Relatório da CPI da Energia pede devolução de cobranças indevidas

NELSON LIANO JR.

Apesar das manobras para atrasar a votação, foi concluído ontem na Câmara Federal o relatório da CPI das Tarifas de Energia. Um dos principais pontos de destaque é a exigência de devolução dos valores cobrados indevidamente dos consumidores. “Nós estamos estudando uma maneira para que o dinheiro seja ressarcido para quem pagou a mais nos seus talões de energia. Queremos que a Agência Nacional de Energia Elétrica (Aneel) nos dê uma maneira viável para que a devolução aconteça”, disse o deputado federal, Gladson Cameli (PP-AC), um dos membros titulares da CPI. Calcula-se que o valor da cobrança indevida se aproxime a R$ 1 bilhão por ano, desde 2002. 

Outro ponto que o deputado acreano destacou do relatório é a exigência da mudança da maneira de fazer os cálculos para cobrar os impostos sobre o consumo. Atualmente se cobra o ICMS usando como base o PIS, o Cofins e o próprio ICMS. Isso caracteriza a prática de cobrança de impostos sobre impostos. “No relatório queremos que a cobrança do ICMS nos estados seja feita de maneira diferente para que o consumidor não seja penalizado injustamente”, disse Gladson.

Indícios de corrupção
Deputados da CPI disseram ter fortes indícios de que diretores e outros funcioná-rios do comando da Aneel usavam os cargos para favorecer empresas que deveriam fiscalizar. “A Aneel foi capturada pelas distribuidoras de energia. Os diretores da agência já saem de lá com emprego garantido para alguma empresa que ajudaram quando estavam lá dentro”, afirmou o deputado Eduardo da Fonte (PP-PE), presidente da CPI.

As suspeitas atingem grandes empresas de energia, distribuidoras regionais e pessoas que tiveram papel estratégico na Aneel antes de mudar de lado e ir para a iniciativa privada. O ex-diretor-geral José Maria Abdo e outros dois colegas são citados como suspeitos do suposto favorecimento a uma empresa do Grupo Neoenergia.

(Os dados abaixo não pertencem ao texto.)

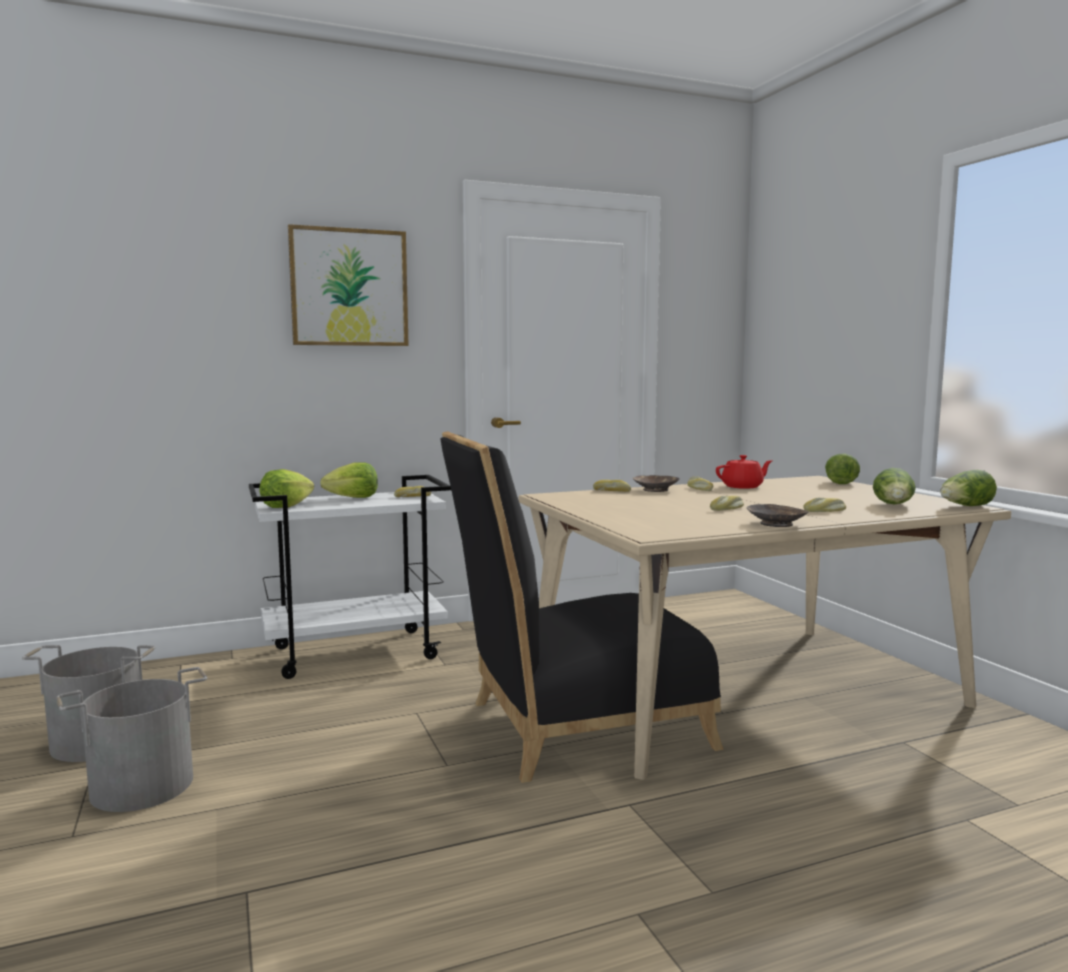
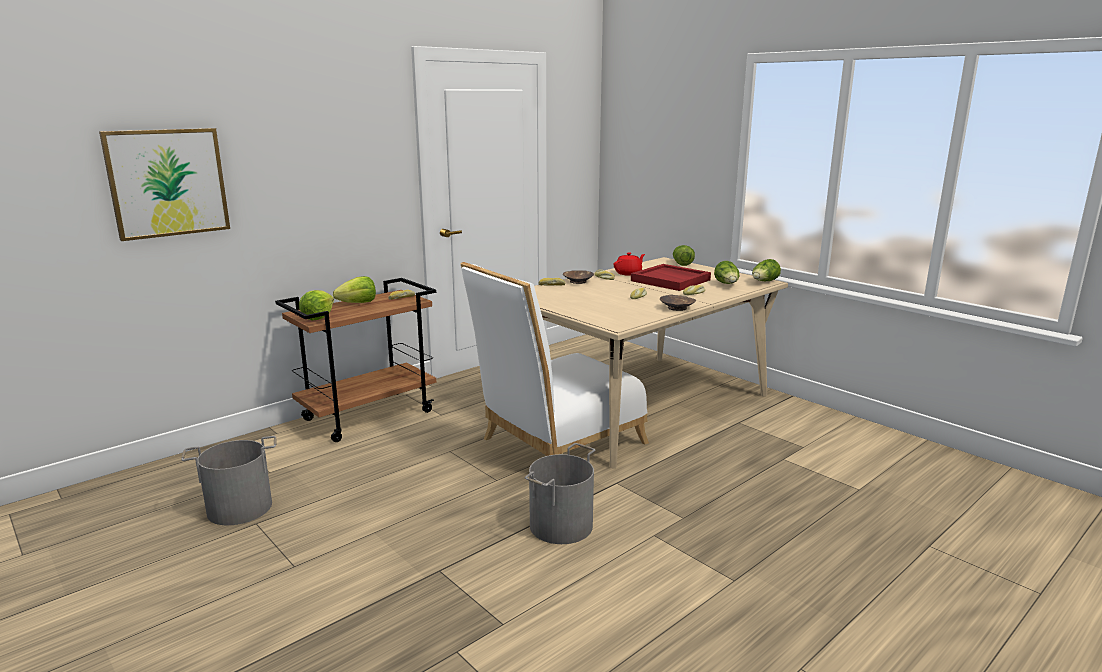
camera: 20 degrees left, 10 degrees up
(142, 785) = (307, 529): grey bucket -> grey bucket (560, 525)
(349, 288) = (335, 138): picture -> picture (167, 183)
(356, 652) = (369, 415): white cart -> brown cart
(574, 727) = (556, 444): black chair -> white chair
(802, 496) = (671, 280): none -> red tray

Eles autorizaram a empresa a repassar quase R$ 300 milhões à tarifa cobrada dos consumidores em Pernambuco. Pouco depois, quando Abdo e os colegas deixaram a Aneel, montaram uma consultoria e foram trabalhar para a Neoenergia. “Vamos repassar tudo ao Ministério Público Federal para que investigue essas suspeitas”, afirma Fonte.

Por outro lado, Os acusados dizem que é tudo fantasia dos deputados, que agiram dentro da lei e, mesmo que quisessem, não poderiam ter decidido nada sozinhos, já que as decisões na Aneel são colegiadas. 

Segundo Gladson Cameli o relatório aprovado pelos deputados será encaminhado para o Ministério Público Federal, Polícia Federal, Ministérios da Justiça e Minas e Energia e Tribunal de Conta da União. “Foi uma vitória dos parlamentares a instauração da CPI porque tinham vários setores econômicos do país que não queriam. Agora, nós concluímos um relatório que prova os disparates no setor com grande prejuízo aos consumidores. Mas além das tarifas estamos exigindo a melhoria dos serviços de fornecimento e, no caso do Acre, conseguimos reverter um aumento de tarifas que seria de 14% para uma redução de quase 6%”, comemorou. Já o presidente da CPI, deputado Eduardo da Fonte (PP-PE), disse que acredita que os quatro meses de investigação sobre a composição das tarifas de energia no país foram produtivos, apesar de ter sido negado o pedido de prorrogação da Comissão.